Tuesday, November 24, 2020
Saturday, November 21, 2020
When I was in my twenties and wanted to be a writer, I read pretty much everything by Jack Higgins, Len Deighton and Gerald Seymour. And the more I read, the more I began to think that if I worked hard enough and learned the craft, that I might one day be able to write the sort of books that they write. But I also read everything by John Le Carre, and the more I read of his work, the more I realised I would never be as good a writer as he is.
Now, forty years later, I like to think that I am just about in the same league as Jack Higgins, Len Deighton and Gerald Seymour. But when I pick up a new Le Carre, I’m always brought back to earth.
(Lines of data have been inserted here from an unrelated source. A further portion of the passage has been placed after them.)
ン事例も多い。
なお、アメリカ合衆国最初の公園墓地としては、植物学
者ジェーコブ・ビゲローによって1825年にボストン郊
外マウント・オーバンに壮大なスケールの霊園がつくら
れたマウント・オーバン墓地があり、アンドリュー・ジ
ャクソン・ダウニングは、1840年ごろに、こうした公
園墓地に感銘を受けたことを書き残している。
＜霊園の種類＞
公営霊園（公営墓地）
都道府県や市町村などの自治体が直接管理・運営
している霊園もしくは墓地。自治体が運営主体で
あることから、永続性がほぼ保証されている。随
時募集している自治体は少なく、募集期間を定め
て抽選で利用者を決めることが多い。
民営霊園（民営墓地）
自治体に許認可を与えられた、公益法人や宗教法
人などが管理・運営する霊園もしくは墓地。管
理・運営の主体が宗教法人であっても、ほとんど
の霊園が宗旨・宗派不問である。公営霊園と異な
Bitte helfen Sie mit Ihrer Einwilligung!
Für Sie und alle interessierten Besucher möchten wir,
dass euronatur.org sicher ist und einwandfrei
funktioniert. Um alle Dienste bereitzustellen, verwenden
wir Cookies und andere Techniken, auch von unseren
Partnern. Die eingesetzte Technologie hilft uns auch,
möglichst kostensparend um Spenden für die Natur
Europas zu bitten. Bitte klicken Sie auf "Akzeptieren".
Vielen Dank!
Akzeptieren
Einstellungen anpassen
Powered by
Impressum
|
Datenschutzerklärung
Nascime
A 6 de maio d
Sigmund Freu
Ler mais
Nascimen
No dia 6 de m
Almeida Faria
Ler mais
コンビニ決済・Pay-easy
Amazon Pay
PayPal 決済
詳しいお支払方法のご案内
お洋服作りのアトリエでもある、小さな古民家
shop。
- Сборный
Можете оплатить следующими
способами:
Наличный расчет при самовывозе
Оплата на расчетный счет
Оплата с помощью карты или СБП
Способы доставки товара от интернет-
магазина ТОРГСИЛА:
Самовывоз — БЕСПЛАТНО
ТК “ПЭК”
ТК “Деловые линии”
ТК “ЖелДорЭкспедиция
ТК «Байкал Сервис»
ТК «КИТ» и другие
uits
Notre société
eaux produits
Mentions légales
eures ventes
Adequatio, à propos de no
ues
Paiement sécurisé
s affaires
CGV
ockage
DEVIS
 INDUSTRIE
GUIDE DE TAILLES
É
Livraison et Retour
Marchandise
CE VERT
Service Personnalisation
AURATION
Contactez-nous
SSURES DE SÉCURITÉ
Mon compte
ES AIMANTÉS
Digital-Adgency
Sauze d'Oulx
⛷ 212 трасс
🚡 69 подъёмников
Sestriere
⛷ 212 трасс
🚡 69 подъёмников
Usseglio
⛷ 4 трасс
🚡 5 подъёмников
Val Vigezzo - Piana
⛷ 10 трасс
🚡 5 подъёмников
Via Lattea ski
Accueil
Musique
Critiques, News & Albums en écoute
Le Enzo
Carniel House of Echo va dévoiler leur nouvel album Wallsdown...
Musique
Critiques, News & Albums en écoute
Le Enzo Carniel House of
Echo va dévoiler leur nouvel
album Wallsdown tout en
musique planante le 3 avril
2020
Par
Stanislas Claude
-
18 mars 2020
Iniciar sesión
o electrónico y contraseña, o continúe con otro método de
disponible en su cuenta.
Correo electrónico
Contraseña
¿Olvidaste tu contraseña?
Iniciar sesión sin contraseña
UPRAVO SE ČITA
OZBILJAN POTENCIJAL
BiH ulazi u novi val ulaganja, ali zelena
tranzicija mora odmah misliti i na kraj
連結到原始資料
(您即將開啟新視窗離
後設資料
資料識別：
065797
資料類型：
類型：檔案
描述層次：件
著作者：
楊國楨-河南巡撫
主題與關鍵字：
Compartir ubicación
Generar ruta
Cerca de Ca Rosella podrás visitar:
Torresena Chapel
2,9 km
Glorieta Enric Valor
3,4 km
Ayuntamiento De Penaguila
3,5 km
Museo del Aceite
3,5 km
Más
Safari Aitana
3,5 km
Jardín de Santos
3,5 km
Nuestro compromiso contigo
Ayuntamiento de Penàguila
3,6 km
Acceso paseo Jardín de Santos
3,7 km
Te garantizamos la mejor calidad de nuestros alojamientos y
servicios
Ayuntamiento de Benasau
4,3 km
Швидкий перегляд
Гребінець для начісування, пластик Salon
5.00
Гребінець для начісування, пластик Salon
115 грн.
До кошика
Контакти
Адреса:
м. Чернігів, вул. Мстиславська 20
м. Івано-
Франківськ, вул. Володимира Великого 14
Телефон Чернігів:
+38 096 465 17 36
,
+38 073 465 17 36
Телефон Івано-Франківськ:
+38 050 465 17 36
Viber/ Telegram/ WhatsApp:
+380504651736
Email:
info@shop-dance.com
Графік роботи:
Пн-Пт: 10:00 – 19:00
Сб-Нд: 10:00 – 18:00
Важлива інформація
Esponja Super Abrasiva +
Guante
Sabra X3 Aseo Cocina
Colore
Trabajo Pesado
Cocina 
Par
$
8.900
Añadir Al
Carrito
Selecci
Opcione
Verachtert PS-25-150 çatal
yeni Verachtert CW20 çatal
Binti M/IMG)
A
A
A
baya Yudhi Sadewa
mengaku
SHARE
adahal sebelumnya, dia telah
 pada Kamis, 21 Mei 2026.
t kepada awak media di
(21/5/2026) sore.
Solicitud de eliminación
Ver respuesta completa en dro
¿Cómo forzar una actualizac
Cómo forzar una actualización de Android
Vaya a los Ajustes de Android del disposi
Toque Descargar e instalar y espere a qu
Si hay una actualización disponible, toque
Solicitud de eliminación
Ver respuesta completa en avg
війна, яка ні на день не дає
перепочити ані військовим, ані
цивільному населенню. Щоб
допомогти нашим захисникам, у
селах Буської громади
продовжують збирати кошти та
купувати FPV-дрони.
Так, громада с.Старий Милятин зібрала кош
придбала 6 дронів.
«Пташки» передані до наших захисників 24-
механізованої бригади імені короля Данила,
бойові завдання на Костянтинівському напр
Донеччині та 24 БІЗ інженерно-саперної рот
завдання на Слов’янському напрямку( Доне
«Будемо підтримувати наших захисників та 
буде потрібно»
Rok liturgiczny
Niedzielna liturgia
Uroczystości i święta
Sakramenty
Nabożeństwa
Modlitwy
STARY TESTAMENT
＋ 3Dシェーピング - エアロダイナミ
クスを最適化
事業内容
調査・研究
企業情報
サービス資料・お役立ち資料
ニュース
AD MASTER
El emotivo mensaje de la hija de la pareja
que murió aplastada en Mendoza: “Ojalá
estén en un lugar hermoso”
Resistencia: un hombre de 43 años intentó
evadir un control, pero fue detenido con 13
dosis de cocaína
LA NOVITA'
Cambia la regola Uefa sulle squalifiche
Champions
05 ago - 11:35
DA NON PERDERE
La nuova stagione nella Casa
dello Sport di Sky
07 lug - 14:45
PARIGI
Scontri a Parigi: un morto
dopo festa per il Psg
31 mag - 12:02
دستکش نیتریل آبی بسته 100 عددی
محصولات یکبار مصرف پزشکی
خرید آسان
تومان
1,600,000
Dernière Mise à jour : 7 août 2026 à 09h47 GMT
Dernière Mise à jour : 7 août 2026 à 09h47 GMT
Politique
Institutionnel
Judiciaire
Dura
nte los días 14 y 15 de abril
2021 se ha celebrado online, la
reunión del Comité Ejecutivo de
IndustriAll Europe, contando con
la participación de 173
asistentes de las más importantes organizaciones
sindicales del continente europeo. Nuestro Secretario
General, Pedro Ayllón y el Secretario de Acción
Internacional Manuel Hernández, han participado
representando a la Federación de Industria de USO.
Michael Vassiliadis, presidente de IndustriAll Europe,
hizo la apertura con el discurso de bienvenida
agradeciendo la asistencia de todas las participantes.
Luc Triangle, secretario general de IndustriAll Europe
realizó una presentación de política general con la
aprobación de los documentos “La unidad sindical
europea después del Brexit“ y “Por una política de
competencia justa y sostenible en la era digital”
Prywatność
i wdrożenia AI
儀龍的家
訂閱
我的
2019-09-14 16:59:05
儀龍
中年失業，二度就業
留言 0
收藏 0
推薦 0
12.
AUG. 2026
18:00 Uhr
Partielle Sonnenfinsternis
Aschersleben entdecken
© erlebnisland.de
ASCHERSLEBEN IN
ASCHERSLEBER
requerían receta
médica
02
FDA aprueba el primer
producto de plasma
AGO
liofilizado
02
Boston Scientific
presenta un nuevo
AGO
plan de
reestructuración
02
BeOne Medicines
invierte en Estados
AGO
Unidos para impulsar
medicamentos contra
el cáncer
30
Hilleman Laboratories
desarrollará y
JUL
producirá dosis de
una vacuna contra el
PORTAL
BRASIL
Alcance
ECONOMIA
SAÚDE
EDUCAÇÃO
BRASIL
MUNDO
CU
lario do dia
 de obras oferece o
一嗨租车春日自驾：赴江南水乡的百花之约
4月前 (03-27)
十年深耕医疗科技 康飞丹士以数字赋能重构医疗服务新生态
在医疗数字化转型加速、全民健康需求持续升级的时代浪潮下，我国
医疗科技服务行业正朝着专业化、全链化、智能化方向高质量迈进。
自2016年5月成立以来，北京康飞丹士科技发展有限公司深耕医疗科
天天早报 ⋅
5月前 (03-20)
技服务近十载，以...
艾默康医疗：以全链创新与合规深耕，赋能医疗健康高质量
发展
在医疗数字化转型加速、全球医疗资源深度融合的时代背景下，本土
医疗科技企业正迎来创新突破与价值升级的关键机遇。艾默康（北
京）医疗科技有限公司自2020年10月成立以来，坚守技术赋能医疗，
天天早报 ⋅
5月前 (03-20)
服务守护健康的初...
After some thirty years earning my living as a thriller writer, I can see that I will never be as good a writer as the master..
I’ve just finished reading Le Carre’s latest - Agent Running In The Field - and wanted talk about it. (SPOILER ALERT - If you haven’t read it and think you might, don’t read any further as I will talk about the plot and the ending!)
It’s a great read, I stormed through it in a few days and read it late into the night. The writing is, as always, superb, and the characterisation is awesome, as are his descriptions of people and places. He writes at a totally different level to me. I’m not worthy.
So what I am posting about it? It’s not by way of criticism, it’s more a case of trying to get my thoughts in order and to see what everyone else thinks.
Here’s one thing that troubled me. Everyone in the book is rabidly anti-Trump and anti-Brexit. Everyone. There is no balance. Now, I’m not necessarily a fan of balance. My editor asked me to put in a favourable Somali person in my thriller about Somalian pirates, and I did understand and agreed even though I felt it wasn’t necessary. And generally I have Spider Shepherd to provide a more balanced view when faced with characters spouting extremist opinions be they right, left, racist or homophobic. But there is no one in this book to provide an opposing view. I just felt it was tiring being constantly told that only idiots supported Trump or wanted to leave the EU. And it felt to me that if you write like that you risk alienating half your readers!
The other issue I had was the plot. The ending made absolutely no sense to me. The hero - Nat- and his wife, help the would-be traitor Ed escape with his new wife, Flo. They sneak him out of a building and into a car they have rented and drive him to an airport. The idea is that Ed and Flo run away to start a new life somewhere in Europe. Wait, what? They have no money, no fake documents, how exactly are they going to do that? Fifty years ago it might have been possible to start a new life as easily as that, but these days? And Nat has openly helped a would-be traitor to escape. That means he and his wife are headed for prison. There’s no thought of what the repercussions will be. And would Ed’s alternative, of staying in place and becoming a double agent, be so bad? A few years of that and he could leave and start a new life with the blessing of the UK authorities. I really didn’t understand the ending. Or was I missing something? If you have read it, please let me know what you think!
But it was the tradecraft, I think, that worried me the most. In his early books I loved the operating secrets that he revealed, dead drop letter boxes, secret meetings, counter-surveillance measures, I always felt that he was telling me stuff that I really wasn’t supposed to know. But in this latest book, most of the tradecraft seems to be stuck back in the Seventies. Do agents still put secret papers in hollowed-out handles of badminton rackets? Do foreign spies still receive coded messages using one-off code pads? Do they listen to overseas radio stations to get their coded instructions? At one point Nat is wary of the phone extension in his bedroom. But he is happily carrying around a mobile that his bosses have given him. Doesn’t he realise that even when switched off it is capable of storing and transmitting everything heard in its vicinity? Doesn’t he know that lasers can pick up vibrations on his window and turn that into sound? The bedroom landline is the least of his worries.
He wants to contact a former spy and his way of contacting her is to write a note, sneak into her building, pop it through the letterbox and knock and run away. He then waits for her to join him on a bench. But he didn’t even know if she was home.
It was all very strange, as if spies from the 60s and 70s had been transplanted to the present day and who ignored all the technological advance that have been made over the decades. These days a landline is the last place you’d put a bug, and encrypted mobiles and websites are a safe way of communicating generally. A burner smart phone and a few WhatsApp accounts will do the job…..
Anyway, I did love the book, it entertained me and made me think, so job done. I’d love to hear any other opinions on it!